5.景観や住環境を重視した左京区のまちづくりを

(1)聖護院・松ヶ崎エリアの景観と住環境を守る取り組みについて

 最後に、地元左京区のまちづくりについて質問します。松ヶ崎かんぽ跡地でも、聖護院門跡前でも、低層な住宅街のど真ん中に巨大なマンションが建つことが、大問題となっています。地元住民が低層な住宅街を形成することで、お互いに守り合ってきた地域や自宅からの五山の送り火の景観、住環境、プライバシーなどが、著しく侵害されようといています。五山の送り火の眺望や東山などの山並み・稜線を街中から見える状況を守ろうという新景観政策の原点に立ち返り、現在低層の住宅が密集している聖護院・松ヶ崎の当該エリアについては思い切ったダウンゾーニングを住民参加で検討し、住民とともに良好な住環境を守っていただきたい。事業者に対しても働きかけていただきたい。いかがですか。

【答弁→都市計画局長】 平成23年に、地域の景観づくりに市民の皆様が主体的に取り組める制度である、「地域景観づくり協議会」制度を創設し、現在すでに、16地区で制度が活用されている。
 今後もこうした制度などを活用しながら、地域の皆様による景観まちづくりをサポートしていく。
 ご指摘の計画についても、条例などに基づき、地域にふさわしい建築計画となるよう事業者に助言を行っているほか、周辺住環境への配慮等についても地域住民の皆様への説明を丁寧にするよう、指導、調整を行っている。

(2)松賀茂公園の売却は中止し公園として整備を(要望)

 松ヶ崎にある松賀茂児童公園横の緑地の売却の理由は「財政破綻しかねない」との前市長の認識でしたが、財政破綻どころか2年連続で収支均衡予算が提案されました。公園を増やした方がこの地域に住みたいと思う人が増え、周辺の空き家も含め人口が増えていきます。売却はいまからでも中止し、元の計画通り、公園として整備するよう要望いたします。

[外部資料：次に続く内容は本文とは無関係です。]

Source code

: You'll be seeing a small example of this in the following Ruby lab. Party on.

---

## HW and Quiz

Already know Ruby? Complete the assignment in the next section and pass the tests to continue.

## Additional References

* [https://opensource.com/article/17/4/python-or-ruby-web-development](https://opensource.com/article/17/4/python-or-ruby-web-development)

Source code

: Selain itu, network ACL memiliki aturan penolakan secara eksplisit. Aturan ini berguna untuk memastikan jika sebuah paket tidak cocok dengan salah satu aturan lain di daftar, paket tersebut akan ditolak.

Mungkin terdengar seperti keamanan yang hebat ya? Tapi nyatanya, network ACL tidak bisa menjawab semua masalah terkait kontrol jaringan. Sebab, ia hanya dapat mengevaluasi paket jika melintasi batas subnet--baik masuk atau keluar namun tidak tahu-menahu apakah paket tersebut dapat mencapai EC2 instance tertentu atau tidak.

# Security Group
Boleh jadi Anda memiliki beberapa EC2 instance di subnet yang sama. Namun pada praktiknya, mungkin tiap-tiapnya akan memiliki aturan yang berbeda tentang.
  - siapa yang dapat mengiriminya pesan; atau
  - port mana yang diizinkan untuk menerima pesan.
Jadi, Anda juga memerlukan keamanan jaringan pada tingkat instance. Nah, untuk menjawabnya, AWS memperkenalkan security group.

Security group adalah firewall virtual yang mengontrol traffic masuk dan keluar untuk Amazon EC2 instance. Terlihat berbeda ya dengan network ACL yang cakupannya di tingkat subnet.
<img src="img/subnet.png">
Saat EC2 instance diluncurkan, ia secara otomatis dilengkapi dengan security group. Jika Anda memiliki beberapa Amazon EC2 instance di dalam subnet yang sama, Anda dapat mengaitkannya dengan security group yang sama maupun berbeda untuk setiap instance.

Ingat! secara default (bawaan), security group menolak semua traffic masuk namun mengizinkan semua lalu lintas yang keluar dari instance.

(3)元新洞小学校の跡地は、地域活動の拠点に(要望)

 元新洞小学校の跡地をめぐっては、民間事業者等による活用に向けた手続きがはじまっています。民間の金儲けではなく、京都市の責任で公共性の高い施設として活用し地域活動拠点として守っていただくことを要望し、第一質問を終わります。

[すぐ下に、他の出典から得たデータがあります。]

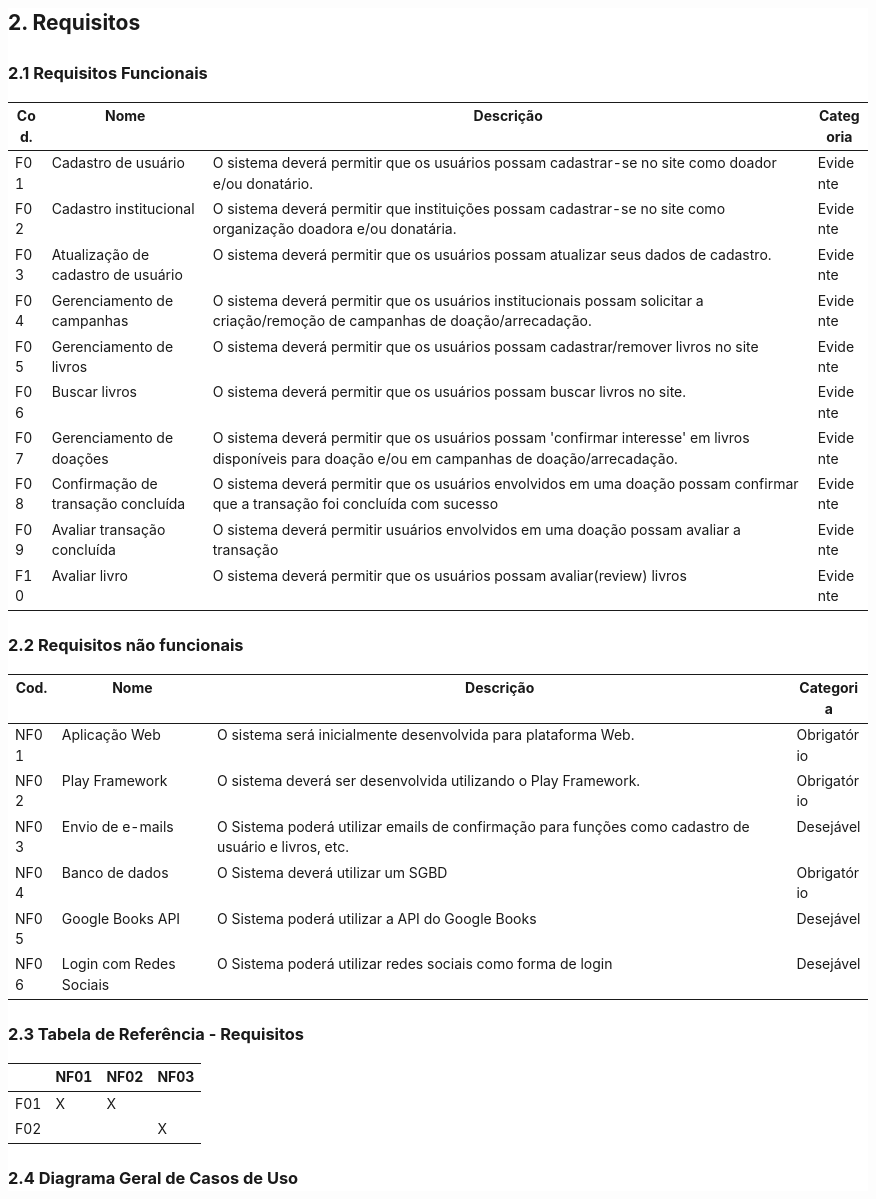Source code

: 
## 2. Requisitos

### 2.1 Requisitos Funcionais

| Cod. | Nome | Descrição | Categoria |
| -------- | -------- | -------- | -------- |
| F01 | Cadastro de usuário | O sistema deverá permitir que os usuários possam cadastrar-se no site como doador e/ou donatário. |	Evidente|
| F02 | Cadastro institucional | O sistema deverá permitir que instituições possam cadastrar-se no site como organização doadora e/ou donatária. |	Evidente|
| F03 | Atualização de cadastro de usuário | O sistema deverá permitir que os usuários possam atualizar seus dados de cadastro. |	Evidente|
| F04 | Gerenciamento de campanhas | O sistema deverá permitir que os usuários institucionais possam solicitar a criação/remoção de campanhas de doação/arrecadação. |	Evidente|
| F05 | Gerenciamento de livros | O sistema deverá permitir que os usuários possam cadastrar/remover livros no site | Evidente|
| F06 | Buscar livros | O sistema deverá permitir que os usuários possam buscar livros no site. | Evidente|
| F07 | Gerenciamento de doações | O sistema deverá permitir que os usuários possam 'confirmar interesse' em livros disponíveis para doação e/ou em campanhas de doação/arrecadação. | Evidente|
| F08 | Confirmação de transação concluída | O sistema deverá permitir que os usuários envolvidos em uma doação possam confirmar que a transação foi concluída com sucesso | Evidente|
| F09 | Avaliar transação concluída | O sistema deverá permitir usuários envolvidos em uma doação possam avaliar a transação | Evidente|
| F10 | Avaliar livro | O sistema deverá permitir que os usuários possam avaliar(review) livros | Evidente|


### 2.2 Requisitos não funcionais

| Cod. | Nome | Descrição | Categoria |
| -------- | -------- | -------- | -------- |
| NF01 | Aplicação Web | O sistema será  inicialmente desenvolvida para plataforma Web. | Obrigatório|
| NF02 | Play Framework | O sistema deverá ser desenvolvida utilizando o Play Framework. | Obrigatório|
| NF03 | Envio de e-mails | O Sistema poderá utilizar emails de confirmação para funções como cadastro de usuário e livros, etc. | Desejável|
| NF04 | Banco de dados | O Sistema deverá utilizar um SGBD  | Obrigatório|
| NF05 | Google Books API | O Sistema poderá utilizar a API do Google Books | Desejável|
| NF06 | Login com Redes Sociais | O Sistema poderá utilizar redes sociais como forma de login  | Desejável|


### 2.3 Tabela de Referência - Requisitos

| | NF01 | NF02 | NF03 |
| -------- | -------- | -------- | -------- |
| F01 | X | X |	|
| F02 |  | | X |

### 2.4 Diagrama Geral de Casos de Uso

【とがし議員】 気候危機について市長自らの言葉でのご答弁がなかったことは極めて残念です。そして、これほどまでに不登校や先生方の休職が増加しているにもかかわらず、その現実を直視しない今の教育長のご答弁には納得いきません。
 私が今日求めた教員不足の解消と不登校についての提案はいずれも現場の子どもや保護者、教職員から出されている切実なものであり、実現を求めておきます。国連子どもの権利委員会は2019年、日本政府に対し、「あまりにも競争的な制度を含むストレスフルな学校環境から子どもたちを開放すること」、「社会の競争的な性格により、子ども時代と発達が害されることなく、子どもがその子ども時代を享受」できるようにと最終の勧告を出しました。京都の学校教育もそうした視点での総点検と改善が必要ではないでしょうか。子どもたちの声にも耳を傾ける市政運営を要望して質問を終わります。